By Richard Hack
Try as they may, the ridesharing leaders Lyft and Uber can’t seem to make their platforms bias free. And, yes, they have tried in multiple ways.
Currently, when riders book a trip, the drivers only receive information on the pickup location and ultimate destination. When accepted, the rider receives information about the driver including a face and car picture, as well as vehicle license plate number.
At the same time, however, the driver then receives the rider’s name, and, if they have uploaded a self-pic, they receive that as well. And here is where the trouble begins, according to Jorge Mejia, assistant professor of operations and decision technologies, at Indiana University’s Kelley School of Business, who ran a study published in the journal Management Science. Any customer picture that uses a LGBTQ rainbow filter is 3% more likely to be cancelled before pickup if the rider is caucasian and 8% more likely to be cancelled if Black or Latino.

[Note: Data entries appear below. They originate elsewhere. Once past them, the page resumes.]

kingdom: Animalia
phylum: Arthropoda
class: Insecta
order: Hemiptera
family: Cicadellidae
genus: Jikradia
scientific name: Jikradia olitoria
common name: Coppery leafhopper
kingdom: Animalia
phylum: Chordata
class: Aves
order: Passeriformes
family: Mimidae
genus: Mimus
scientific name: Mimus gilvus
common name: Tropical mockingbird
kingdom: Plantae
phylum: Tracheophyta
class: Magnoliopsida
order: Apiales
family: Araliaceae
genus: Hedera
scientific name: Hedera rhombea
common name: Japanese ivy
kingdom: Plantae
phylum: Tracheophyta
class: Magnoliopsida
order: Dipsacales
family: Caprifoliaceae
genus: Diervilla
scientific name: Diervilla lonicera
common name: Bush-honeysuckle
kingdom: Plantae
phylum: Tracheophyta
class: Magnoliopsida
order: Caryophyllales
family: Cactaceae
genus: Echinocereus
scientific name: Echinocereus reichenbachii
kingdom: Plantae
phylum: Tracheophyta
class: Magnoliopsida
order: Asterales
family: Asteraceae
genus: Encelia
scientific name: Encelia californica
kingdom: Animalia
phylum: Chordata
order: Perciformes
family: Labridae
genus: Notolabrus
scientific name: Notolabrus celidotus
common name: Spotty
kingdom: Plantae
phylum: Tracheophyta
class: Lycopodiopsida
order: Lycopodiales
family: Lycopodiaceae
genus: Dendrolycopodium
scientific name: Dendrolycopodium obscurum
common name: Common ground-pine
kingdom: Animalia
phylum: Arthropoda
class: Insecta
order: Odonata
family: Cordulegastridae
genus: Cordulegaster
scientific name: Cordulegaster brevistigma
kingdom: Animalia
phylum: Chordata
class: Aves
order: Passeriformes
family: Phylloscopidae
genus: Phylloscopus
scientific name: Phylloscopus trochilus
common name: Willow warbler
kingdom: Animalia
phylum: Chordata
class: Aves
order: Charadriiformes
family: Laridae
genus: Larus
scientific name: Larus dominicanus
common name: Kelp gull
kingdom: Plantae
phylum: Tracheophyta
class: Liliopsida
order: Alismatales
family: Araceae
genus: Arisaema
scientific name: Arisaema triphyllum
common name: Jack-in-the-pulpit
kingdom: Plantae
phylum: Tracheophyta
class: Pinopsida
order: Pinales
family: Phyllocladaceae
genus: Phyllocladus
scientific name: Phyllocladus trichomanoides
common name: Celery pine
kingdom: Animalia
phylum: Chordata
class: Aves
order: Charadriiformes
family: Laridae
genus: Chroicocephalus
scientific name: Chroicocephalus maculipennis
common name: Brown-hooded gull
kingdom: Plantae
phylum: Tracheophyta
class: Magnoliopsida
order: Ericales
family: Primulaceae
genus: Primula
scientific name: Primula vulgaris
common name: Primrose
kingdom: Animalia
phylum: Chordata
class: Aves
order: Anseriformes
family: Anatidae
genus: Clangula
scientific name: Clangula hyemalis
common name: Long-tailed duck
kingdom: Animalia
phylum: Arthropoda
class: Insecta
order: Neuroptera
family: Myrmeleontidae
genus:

“We found that underrepresented minorities are more than twice as likely to have a ride canceled than Caucasians; that’s about 3 percent versus 8 percent,” Mejia said. “There was no evidence of gender bias.”
Working with co-author Chris Parker, assistant professor in the information technology and analytics department at American University in Washington, Majia determined that ridesharing companies should use other data-driven solutions to take note of rider characteristics when a driver cancels and penalize the driver for biased behavior.
One possible way to punish drivers is to move them down the priority list when they exhibit biased cancellation behavior, so they have fewer ride requests. Alternatively, less-punitive measures may provide “badges” for drivers who exhibit especially low cancellation rates for minority riders.
But, ultimately, policymakers may need to intervene, Mejia said.